→ **Input data**:
/---

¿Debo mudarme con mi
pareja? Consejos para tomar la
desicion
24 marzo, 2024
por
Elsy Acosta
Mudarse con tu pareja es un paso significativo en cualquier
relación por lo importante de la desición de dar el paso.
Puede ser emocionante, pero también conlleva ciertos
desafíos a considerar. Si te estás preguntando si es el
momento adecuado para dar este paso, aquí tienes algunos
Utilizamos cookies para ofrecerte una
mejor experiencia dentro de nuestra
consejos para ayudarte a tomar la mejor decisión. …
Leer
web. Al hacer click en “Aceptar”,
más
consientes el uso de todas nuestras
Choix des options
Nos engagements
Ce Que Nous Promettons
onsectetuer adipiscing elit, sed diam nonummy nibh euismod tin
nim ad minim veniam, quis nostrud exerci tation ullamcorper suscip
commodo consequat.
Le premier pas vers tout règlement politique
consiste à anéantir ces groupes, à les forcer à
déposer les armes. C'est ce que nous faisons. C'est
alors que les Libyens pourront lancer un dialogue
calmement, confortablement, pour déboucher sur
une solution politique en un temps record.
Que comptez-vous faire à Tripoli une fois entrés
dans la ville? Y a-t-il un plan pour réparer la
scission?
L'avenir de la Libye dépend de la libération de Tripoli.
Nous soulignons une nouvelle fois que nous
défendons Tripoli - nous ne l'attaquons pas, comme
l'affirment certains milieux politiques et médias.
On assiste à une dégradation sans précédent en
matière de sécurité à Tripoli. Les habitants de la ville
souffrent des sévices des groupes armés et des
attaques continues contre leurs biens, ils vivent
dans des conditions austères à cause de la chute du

\---
/---

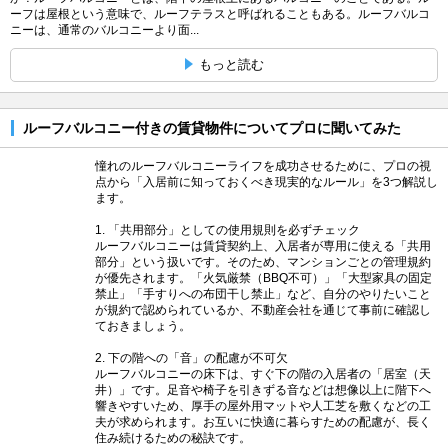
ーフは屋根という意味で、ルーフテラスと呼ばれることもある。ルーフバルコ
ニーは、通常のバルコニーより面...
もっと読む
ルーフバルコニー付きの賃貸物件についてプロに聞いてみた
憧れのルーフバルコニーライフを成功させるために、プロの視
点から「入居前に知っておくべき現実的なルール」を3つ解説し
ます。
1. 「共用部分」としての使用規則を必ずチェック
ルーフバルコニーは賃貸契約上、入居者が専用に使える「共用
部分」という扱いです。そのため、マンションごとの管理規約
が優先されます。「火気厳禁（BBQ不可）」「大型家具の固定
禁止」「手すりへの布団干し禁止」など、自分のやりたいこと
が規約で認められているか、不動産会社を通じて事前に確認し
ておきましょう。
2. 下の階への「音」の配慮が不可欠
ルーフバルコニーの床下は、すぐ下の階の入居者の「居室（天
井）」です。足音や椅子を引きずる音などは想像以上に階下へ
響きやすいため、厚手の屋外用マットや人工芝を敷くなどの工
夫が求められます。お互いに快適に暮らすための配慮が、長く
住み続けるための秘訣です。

\---
/---

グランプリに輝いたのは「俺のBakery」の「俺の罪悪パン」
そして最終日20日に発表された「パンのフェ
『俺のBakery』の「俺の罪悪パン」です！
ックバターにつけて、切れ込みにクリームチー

\---

→ **Work instruction**:
Would you retype the lines above from the one with "Utilizamos cookies para ofrecerte una" down to the one with "dans des conditions", word for word, both ends included and no other lines?

→ **Response area**:
Utilizamos cookies para ofrecerte una
mejor experiencia dentro de nuestra
consejos para ayudarte a tomar la mejor decisión. …
Leer
web. Al hacer click en “Aceptar”,
más
consientes el uso de todas nuestras
Choix des options
Nos engagements
Ce Que Nous Promettons
onsectetuer adipiscing elit, sed diam nonummy nibh euismod tin
nim ad minim veniam, quis nostrud exerci tation ullamcorper suscip
commodo consequat.
Le premier pas vers tout règlement politique
consiste à anéantir ces groupes, à les forcer à
déposer les armes. C'est ce que nous faisons. C'est
alors que les Libyens pourront lancer un dialogue
calmement, confortablement, pour déboucher sur
une solution politique en un temps record.
Que comptez-vous faire à Tripoli une fois entrés
dans la ville? Y a-t-il un plan pour réparer la
scission?
L'avenir de la Libye dépend de la libération de Tripoli.
Nous soulignons une nouvelle fois que nous
défendons Tripoli - nous ne l'attaquons pas, comme
l'affirment certains milieux politiques et médias.
On assiste à une dégradation sans précédent en
matière de sécurité à Tripoli. Les habitants de la ville
souffrent des sévices des groupes armés et des
attaques continues contre leurs biens, ils vivent
dans des conditions austères à cause de la chute du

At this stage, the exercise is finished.